Department of
Biological Chemistry & Molecular Pharmacology

Ed Harlow

Research Areas

Research in the Harlow laboratory focuses on new approaches for functional analysis in mammalian cells. Our primary interest is learning how to do high throughput and unbiased screens for genes that affect key phenotypes of cancer biology. The levels of specific proteins can be increased or decreased by expressing the protein itself from a cDNA copy or by the introduction of an inhibitory RNA for the mRNA. We use libraries of individually cloned and sequenced full length coding regions and siRNAs to raise or lower protein levels in cells and study changes in cellular phenotypes. At present we have a complete proteome for several test organisms—bacteria Pseudomonas aeruginosa, the yeast Saccharomyces cerevisiae, and libraries for several viruses. For mammalian studies we have isolated full-length cDNAs for 3000 human proteins and a nearly complete library of human. Our goal is to collect and use cDNA copies of the entire human coding potential. We anticipate that by the end of 2004, we should have over 1/2 of the human proteome available for screening studies.

## Data below
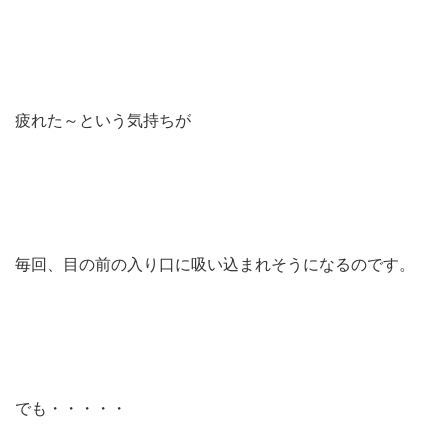
疲れた～という気持ちが
毎回、目の前の入り口に吸い込まれそうになるのです。
でも・・・・・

## Required actions
A. Check each statement against the Harlow laboratory research description: (i) the laboratory lowers protein levels in cells with siRNAs; (ii) the laboratory has isolated full-length cDNAs for 30,000 human proteins; (iii) the laboratory expects the entire human proteome to be available for screening by the end of 2004. Give yes or no for each, followed by the deciding words of the text.
B. Carry the Harlow laboratory research description forward from its final sentence.

## Responses
A.
(i) Yes: "We use libraries of individually cloned and sequenced full length coding regions and siRNAs to raise or lower protein levels in cells"
(ii) No: "For mammalian studies we have isolated full-length cDNAs for 3000 human proteins"
(iii) No: "We anticipate that by the end of 2004, we should have over 1/2 of the human proteome available for screening studies."

B.
Cells use signaling pathways to respond to extracellular and intracellular cues and regulate important physiological events. It is clear that many regulatory processes integrate biochemical readouts from multiple pathways to control important cellular events. In simple genetic model systems, synergism between different pathways can be identified and studied by use of mutation screens that can ask, in an unbiased way, which pathways contribute to key decision-making steps. Until recently, similar approaches have been unavailable in mammalian species, particularly in humans. The growing availability of comprehensive repositories of all coding regions and siRNAs for each gene provides a technical approach to studies the role of each protein individually.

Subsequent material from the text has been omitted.